(Stored data entries)
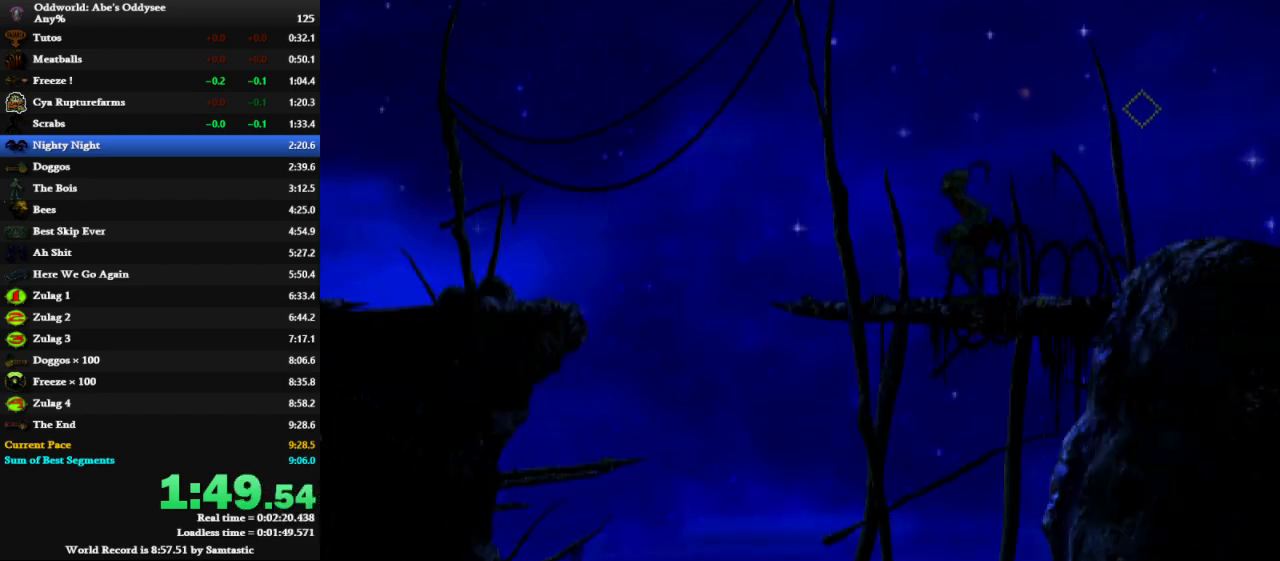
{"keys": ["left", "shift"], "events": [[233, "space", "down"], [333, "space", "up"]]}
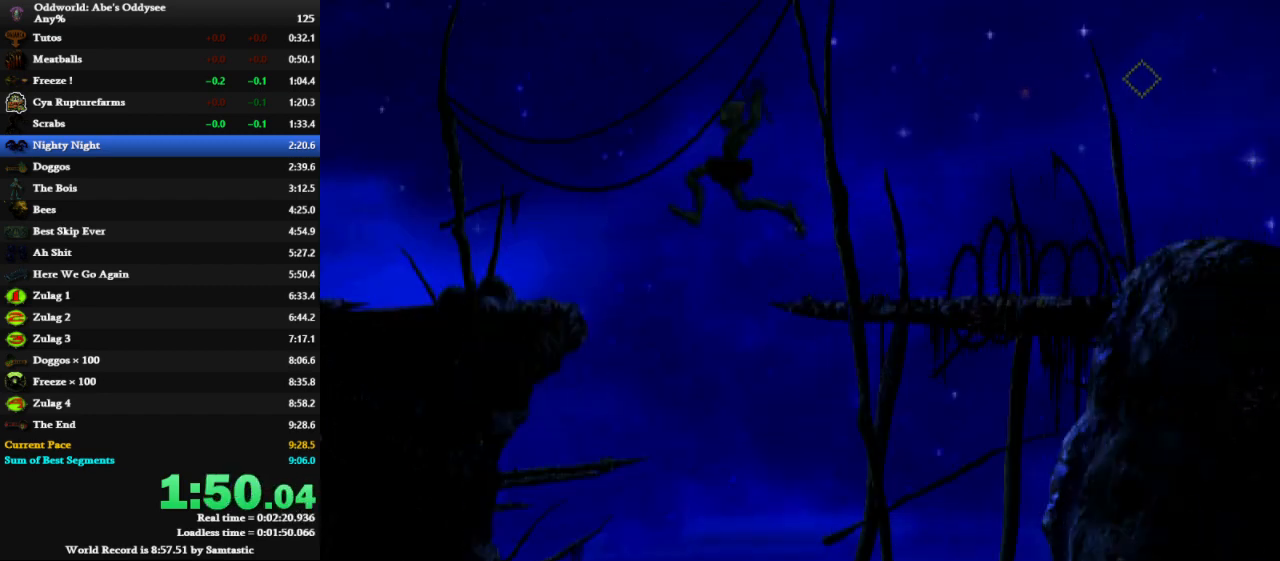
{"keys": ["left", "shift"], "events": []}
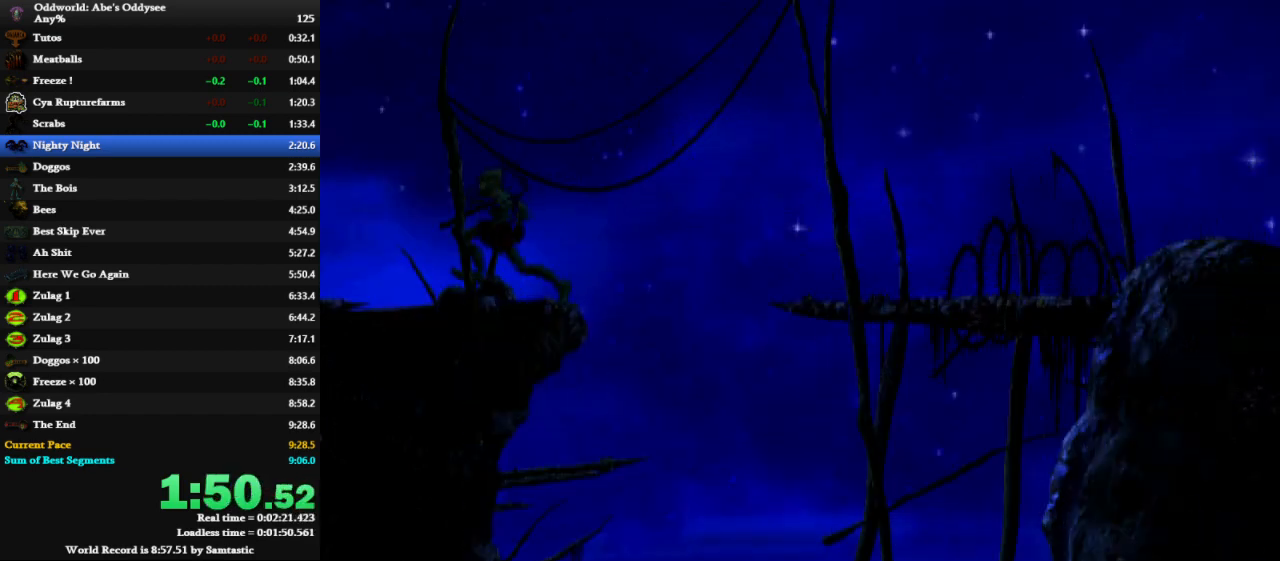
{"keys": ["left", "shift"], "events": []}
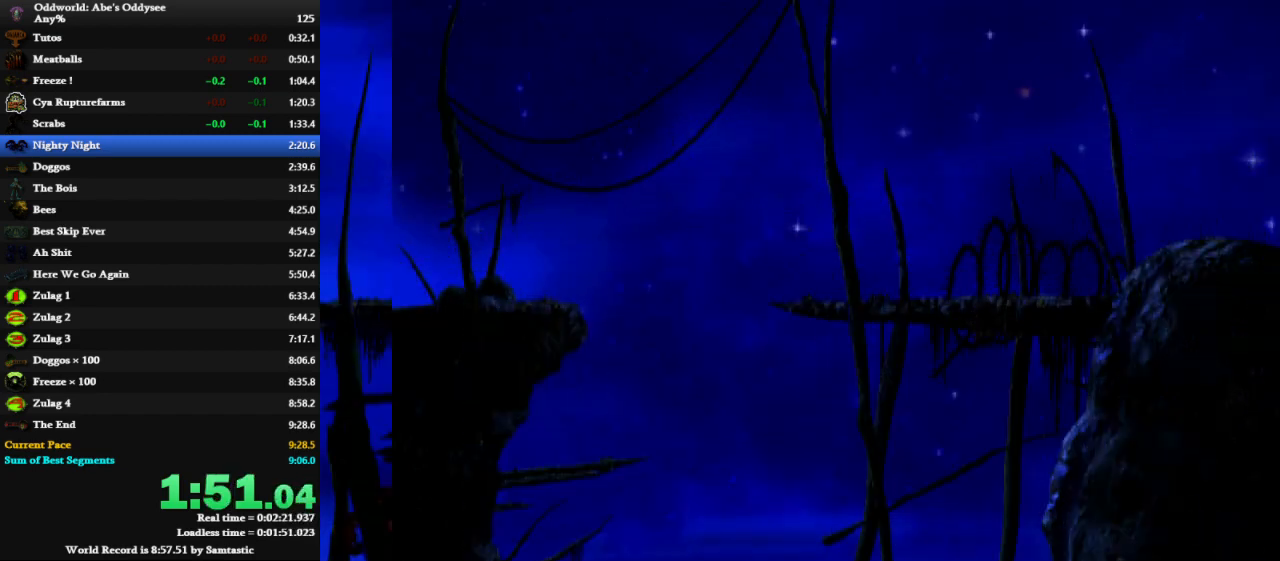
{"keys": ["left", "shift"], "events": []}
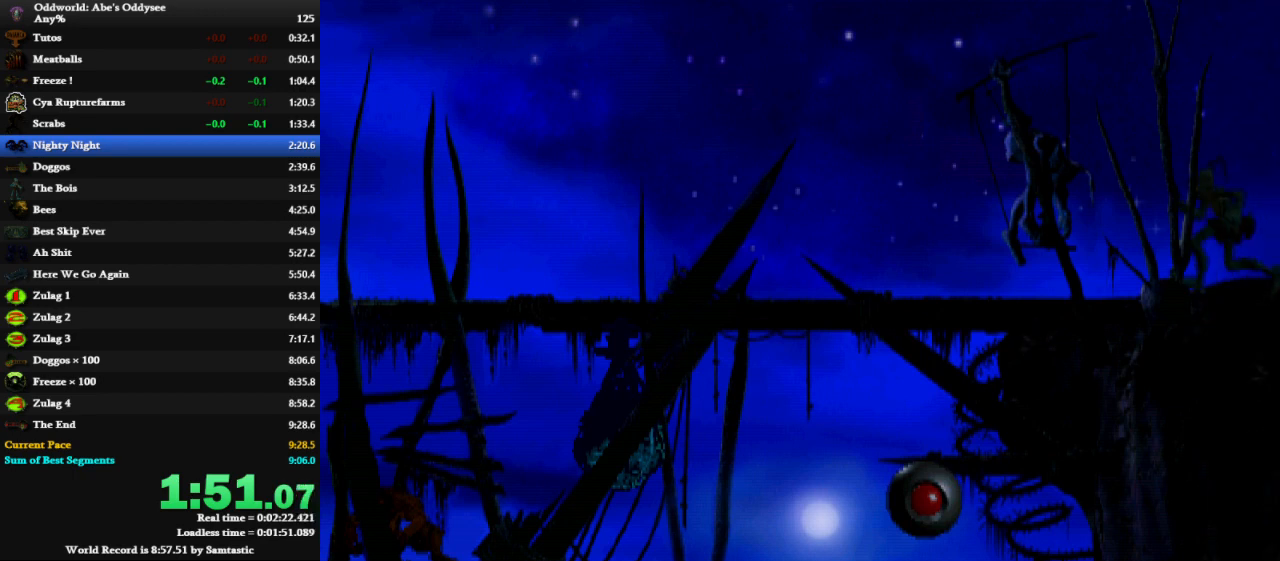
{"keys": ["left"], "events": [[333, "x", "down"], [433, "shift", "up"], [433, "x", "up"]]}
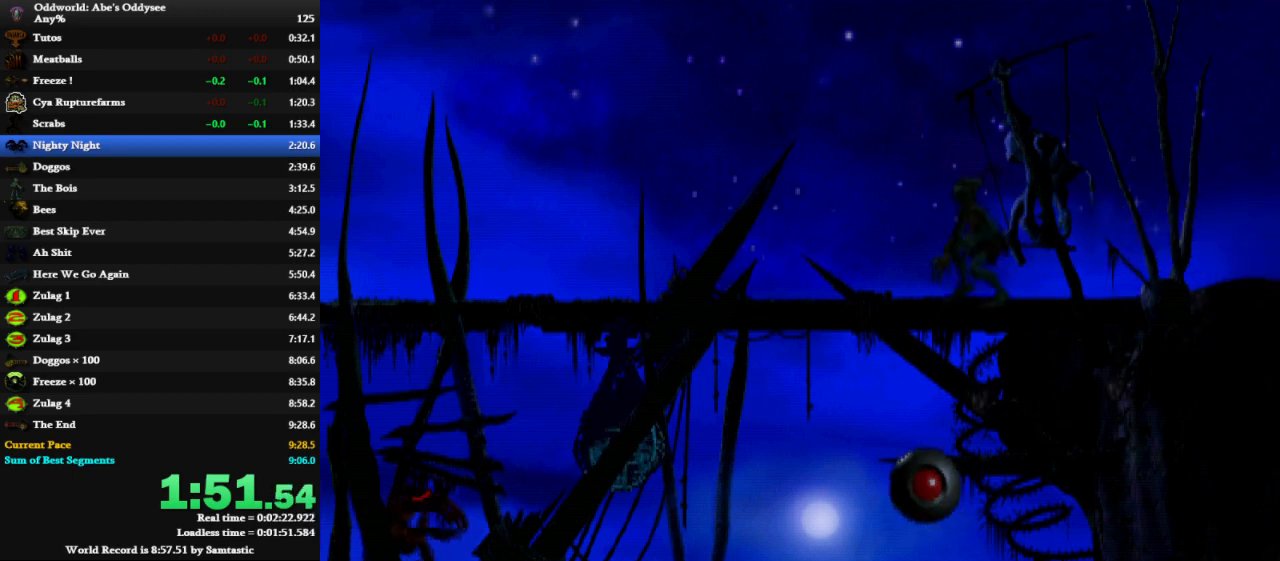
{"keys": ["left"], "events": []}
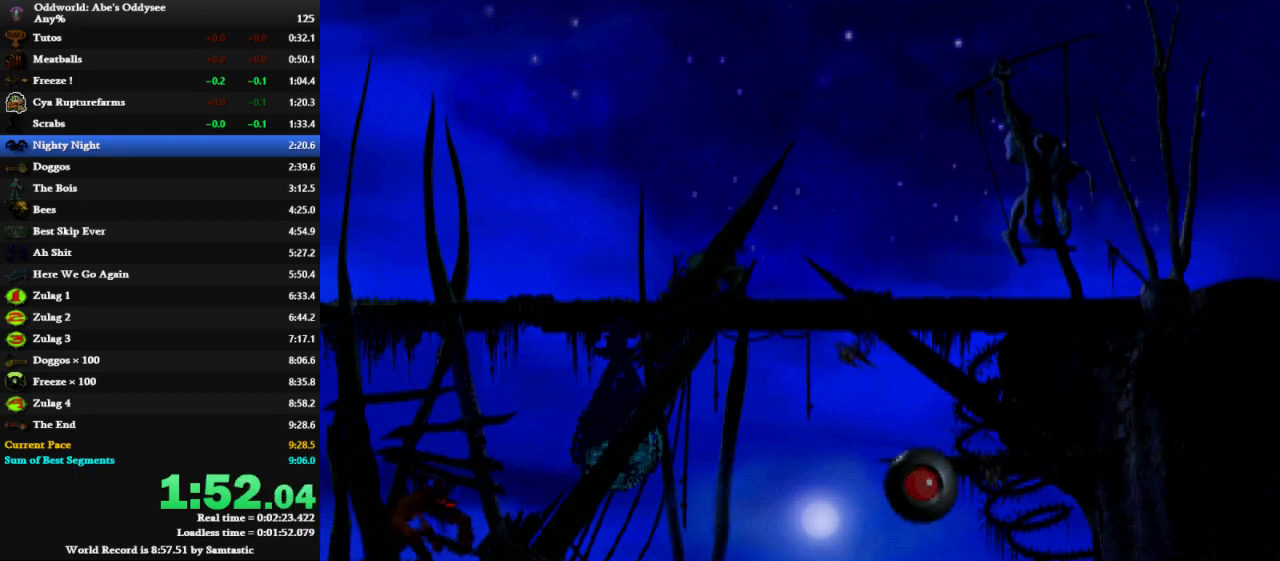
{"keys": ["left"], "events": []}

Prompt —
An exact transcription of the data above is needed, without the pictures.

Problem solution —
{"keys": ["left", "shift"], "events": [[233, "space", "down"], [333, "space", "up"]]}
{"keys": ["left", "shift"], "events": []}
{"keys": ["left", "shift"], "events": []}
{"keys": ["left", "shift"], "events": []}
{"keys": ["left"], "events": [[333, "x", "down"], [433, "shift", "up"], [433, "x", "up"]]}
{"keys": ["left"], "events": []}
{"keys": ["left"], "events": []}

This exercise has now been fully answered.